▸ Study material:
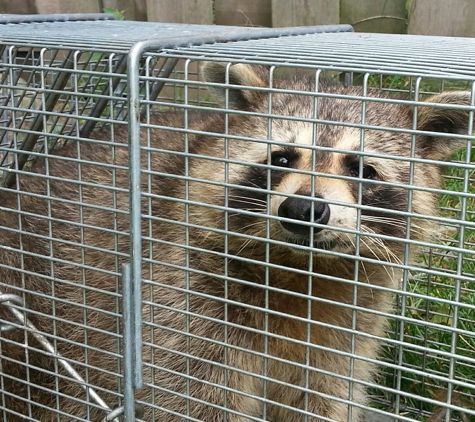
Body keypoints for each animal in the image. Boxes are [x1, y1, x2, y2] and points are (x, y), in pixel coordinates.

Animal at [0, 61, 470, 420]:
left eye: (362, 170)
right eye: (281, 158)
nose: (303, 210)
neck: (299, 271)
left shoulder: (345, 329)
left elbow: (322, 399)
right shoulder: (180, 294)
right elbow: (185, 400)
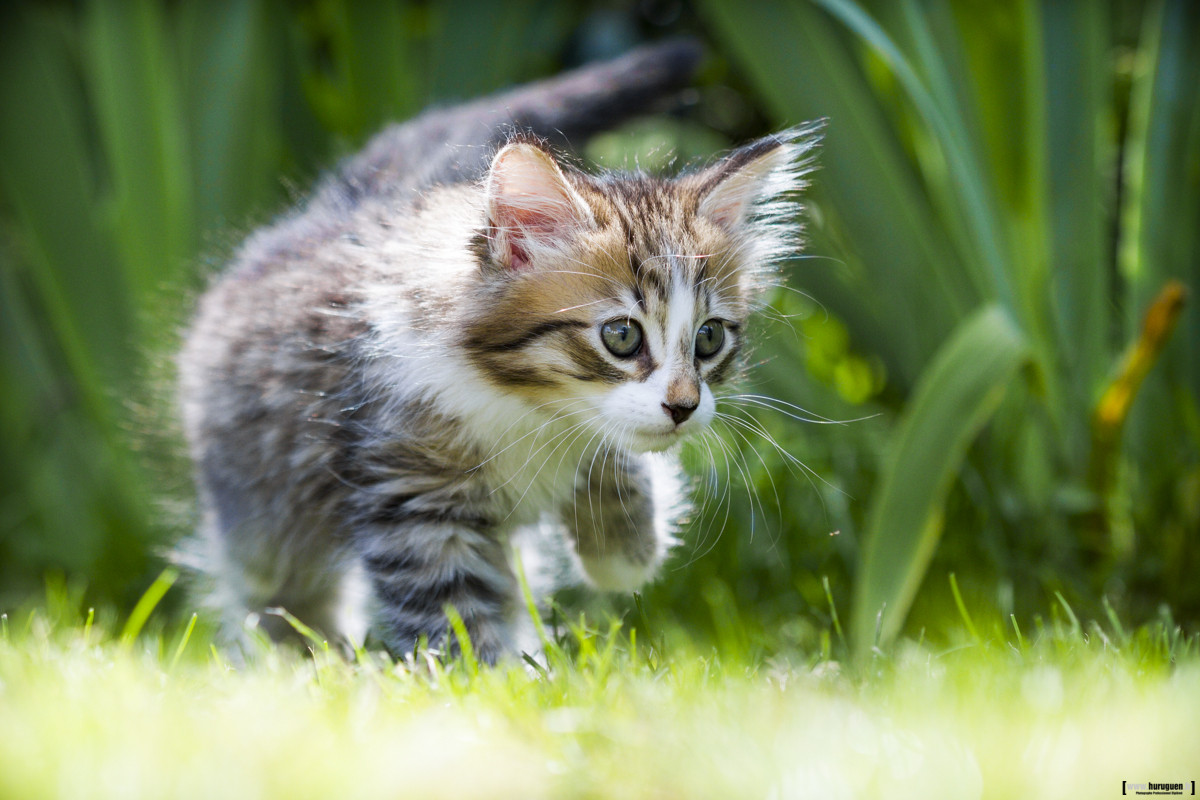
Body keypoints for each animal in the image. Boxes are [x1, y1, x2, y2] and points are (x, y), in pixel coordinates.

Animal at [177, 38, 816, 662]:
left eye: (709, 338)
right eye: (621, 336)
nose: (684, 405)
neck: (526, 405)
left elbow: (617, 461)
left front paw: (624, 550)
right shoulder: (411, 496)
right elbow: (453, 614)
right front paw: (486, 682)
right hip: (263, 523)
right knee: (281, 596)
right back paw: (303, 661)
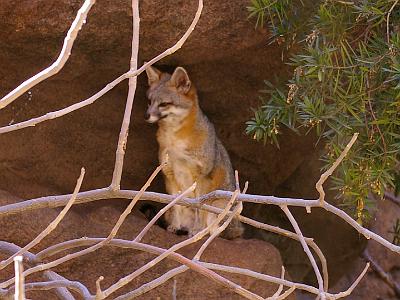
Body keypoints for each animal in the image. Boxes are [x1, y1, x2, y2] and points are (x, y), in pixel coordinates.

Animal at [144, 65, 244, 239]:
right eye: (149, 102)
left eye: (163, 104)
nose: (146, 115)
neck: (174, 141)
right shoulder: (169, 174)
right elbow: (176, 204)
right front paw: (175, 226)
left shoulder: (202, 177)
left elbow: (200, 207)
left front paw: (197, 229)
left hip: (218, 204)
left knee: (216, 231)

▸ Exercise prompt:
All lines above that hold the string "left" should be copied.

▸ Response for this exercise:
left eye: (362, 170)
left shoulder: (345, 329)
left elbow: (322, 399)
left eye: (709, 338)
left elbow: (617, 461)
left front paw: (624, 550)
left eye: (163, 104)
left shoulder: (202, 177)
left elbow: (200, 207)
left front paw: (197, 229)
left hip: (218, 204)
left knee: (216, 231)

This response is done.